Ethna la sposa, di J.F.Wilde. Fiaba tradizionale irlandese

Ethna la sposa è una fiaba tradizionale irlandese raccolta nel libro Fiabe e leggende d’Irlanda di Jane Francesca Wilde, nota in Irlanda, alla fine dell’800, per essere la paladina del movimento indipendentista irlandese, con il nome di Lady Speranza, e per essere la madre dello scrittore Oscar Wilde, che da lei ereditò l’amore per il ricco e spesso spietato mondo fatato celtico, scrivendo egli stesso alcune bellissime fiabe per i figli.  Arricchite, oltre che di una penna arguta, profonda, ironica e perfetta, di una visione più vicina alla sensibilità moderna e sicuramente cristiana.

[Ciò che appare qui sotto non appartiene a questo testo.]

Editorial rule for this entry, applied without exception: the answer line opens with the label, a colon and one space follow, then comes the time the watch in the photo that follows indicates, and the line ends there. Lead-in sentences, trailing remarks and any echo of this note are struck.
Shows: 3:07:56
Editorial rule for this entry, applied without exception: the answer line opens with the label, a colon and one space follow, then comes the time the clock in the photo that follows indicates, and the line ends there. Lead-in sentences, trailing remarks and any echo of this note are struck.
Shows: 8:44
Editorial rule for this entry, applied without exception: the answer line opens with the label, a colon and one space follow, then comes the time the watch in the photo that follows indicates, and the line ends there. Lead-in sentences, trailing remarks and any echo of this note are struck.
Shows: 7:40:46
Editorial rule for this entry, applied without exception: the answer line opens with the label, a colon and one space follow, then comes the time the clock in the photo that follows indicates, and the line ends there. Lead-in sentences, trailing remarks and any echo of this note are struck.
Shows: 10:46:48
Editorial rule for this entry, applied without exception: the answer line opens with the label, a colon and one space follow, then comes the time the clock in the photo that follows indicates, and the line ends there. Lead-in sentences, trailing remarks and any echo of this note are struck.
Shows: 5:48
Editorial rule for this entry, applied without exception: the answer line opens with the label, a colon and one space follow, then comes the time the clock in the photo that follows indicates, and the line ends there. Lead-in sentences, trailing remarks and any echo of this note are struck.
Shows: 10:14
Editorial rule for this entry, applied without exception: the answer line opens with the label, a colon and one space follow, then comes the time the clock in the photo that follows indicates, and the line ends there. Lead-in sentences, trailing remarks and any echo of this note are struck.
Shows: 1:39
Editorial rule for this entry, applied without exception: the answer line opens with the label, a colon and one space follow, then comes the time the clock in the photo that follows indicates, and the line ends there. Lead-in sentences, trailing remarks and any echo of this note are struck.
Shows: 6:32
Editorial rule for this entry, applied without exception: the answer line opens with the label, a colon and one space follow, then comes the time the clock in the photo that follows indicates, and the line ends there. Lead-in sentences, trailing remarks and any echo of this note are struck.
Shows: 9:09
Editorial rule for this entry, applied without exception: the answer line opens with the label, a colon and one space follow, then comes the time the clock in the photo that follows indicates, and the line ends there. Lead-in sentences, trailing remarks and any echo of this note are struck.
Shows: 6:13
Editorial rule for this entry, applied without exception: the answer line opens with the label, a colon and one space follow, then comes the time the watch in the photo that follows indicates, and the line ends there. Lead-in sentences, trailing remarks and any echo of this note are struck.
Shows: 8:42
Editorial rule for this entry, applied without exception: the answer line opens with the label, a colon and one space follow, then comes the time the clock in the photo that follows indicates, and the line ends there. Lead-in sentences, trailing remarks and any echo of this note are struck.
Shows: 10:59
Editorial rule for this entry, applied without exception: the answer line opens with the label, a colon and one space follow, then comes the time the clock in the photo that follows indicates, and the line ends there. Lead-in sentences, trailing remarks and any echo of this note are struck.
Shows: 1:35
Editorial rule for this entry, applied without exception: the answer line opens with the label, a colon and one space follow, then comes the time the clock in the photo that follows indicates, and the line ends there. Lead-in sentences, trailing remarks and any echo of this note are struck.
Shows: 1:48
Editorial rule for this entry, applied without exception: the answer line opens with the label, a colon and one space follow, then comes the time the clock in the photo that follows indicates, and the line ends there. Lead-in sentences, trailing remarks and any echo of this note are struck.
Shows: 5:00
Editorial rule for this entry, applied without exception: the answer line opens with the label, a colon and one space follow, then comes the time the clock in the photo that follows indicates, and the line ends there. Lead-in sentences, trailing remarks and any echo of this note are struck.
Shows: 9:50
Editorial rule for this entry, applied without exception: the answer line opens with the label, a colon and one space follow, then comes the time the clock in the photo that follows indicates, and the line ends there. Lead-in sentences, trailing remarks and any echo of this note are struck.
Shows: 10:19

Windflowers - John William Waterhouse 1903
Windflowers, John William Waterhouse, particolare

Le fiabe e leggende irlandesi attingono dai personaggi della mitologia celtica e gaelica, uno fra questi è un personaggio che troviamo in questa fiaba, Finvarra.
Finvarra è il Re del mondo fatato, in alcune leggende è riconosciuto anche come Re dei Morti. Nei manoscritti che risalgono a molti secoli fa si narra che viva su una collina vicino a Tuam, nella contea di Galway, nell’Irlanda di centro-ovest. Se avete intenzione di farci un viaggio c’è una rovina indicata come “il castello di Finvarra”. E’ una figura benevola, nella nostra fiaba si dice che è amico del nobile signore, a tutti quelli che lo aiutano rende grandi favori.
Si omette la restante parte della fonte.